RECORDS TO PROCESS:
════════════════

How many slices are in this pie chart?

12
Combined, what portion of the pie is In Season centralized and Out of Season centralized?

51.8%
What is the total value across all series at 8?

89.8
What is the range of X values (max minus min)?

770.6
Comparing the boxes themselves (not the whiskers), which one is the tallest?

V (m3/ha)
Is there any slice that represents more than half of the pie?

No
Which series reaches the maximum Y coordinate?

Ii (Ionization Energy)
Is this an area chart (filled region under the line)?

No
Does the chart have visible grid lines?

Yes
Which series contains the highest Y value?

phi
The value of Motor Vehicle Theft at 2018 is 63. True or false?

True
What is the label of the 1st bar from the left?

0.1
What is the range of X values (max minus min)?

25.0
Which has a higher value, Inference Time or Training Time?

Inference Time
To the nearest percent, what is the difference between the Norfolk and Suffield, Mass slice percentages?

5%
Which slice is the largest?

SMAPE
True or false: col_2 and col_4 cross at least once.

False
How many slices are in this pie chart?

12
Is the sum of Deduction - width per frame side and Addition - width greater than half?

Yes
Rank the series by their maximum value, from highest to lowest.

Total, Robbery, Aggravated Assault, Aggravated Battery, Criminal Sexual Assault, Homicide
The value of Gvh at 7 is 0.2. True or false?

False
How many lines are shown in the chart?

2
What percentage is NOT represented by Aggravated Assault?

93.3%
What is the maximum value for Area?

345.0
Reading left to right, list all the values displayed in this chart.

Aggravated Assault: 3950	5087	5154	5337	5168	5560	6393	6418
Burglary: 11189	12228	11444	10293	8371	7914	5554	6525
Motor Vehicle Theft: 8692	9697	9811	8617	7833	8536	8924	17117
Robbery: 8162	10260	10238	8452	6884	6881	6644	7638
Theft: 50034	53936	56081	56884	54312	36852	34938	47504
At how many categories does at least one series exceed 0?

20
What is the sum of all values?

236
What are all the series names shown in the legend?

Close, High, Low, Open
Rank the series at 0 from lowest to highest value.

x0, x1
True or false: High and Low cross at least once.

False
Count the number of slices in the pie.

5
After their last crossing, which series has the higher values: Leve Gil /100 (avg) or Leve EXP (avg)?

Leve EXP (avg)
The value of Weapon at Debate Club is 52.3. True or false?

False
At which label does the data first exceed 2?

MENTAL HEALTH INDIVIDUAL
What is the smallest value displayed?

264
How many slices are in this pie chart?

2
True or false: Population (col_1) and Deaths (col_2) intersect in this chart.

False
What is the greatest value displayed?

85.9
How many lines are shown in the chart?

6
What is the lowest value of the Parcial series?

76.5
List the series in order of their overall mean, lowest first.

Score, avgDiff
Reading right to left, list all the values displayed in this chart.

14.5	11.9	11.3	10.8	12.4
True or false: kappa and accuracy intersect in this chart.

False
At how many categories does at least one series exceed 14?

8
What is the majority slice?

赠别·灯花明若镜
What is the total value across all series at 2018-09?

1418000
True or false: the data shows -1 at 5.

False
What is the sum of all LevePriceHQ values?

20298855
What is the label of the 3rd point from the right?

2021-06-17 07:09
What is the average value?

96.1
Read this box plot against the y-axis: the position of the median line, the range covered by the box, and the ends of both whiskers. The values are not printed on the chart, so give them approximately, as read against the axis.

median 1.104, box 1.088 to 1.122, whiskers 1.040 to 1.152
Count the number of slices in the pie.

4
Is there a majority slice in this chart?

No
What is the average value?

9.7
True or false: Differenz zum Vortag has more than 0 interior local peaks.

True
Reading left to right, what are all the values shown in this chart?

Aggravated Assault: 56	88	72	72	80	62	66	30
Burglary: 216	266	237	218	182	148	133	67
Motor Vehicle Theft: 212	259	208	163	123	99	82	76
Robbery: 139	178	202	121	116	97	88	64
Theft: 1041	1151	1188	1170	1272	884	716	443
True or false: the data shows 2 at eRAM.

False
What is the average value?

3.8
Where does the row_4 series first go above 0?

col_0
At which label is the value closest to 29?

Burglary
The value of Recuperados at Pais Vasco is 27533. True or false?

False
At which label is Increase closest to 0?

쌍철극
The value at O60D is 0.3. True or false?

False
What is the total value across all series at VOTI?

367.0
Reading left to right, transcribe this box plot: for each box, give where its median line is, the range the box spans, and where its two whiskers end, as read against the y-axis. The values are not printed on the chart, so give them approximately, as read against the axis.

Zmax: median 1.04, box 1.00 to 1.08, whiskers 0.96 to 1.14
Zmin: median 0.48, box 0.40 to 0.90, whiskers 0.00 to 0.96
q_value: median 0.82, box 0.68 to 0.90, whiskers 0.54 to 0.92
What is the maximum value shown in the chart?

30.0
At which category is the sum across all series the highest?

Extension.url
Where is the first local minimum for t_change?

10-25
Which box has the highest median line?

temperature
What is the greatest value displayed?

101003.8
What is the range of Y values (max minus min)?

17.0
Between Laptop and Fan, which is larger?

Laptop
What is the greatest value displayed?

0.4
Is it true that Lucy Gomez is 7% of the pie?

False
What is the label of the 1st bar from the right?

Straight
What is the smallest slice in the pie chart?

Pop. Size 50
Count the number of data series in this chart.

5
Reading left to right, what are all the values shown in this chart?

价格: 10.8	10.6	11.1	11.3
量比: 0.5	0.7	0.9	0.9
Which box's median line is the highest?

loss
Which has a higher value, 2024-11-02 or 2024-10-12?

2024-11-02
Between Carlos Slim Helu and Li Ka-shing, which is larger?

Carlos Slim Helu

════════════════

WORK TO BE COMPLETED:
Reproduce verbatim every line of the items above, from the line containing "Total, Robbery, Aggravated" down to the line containing "Reading left to right, list", with both of those lines included.

REPLY:
Total, Robbery, Aggravated Assault, Aggravated Battery, Criminal Sexual Assault, Homicide
The value of Gvh at 7 is 0.2. True or false?

False
How many lines are shown in the chart?

2
What percentage is NOT represented by Aggravated Assault?

93.3%
What is the maximum value for Area?

345.0
Reading left to right, list all the values displayed in this chart.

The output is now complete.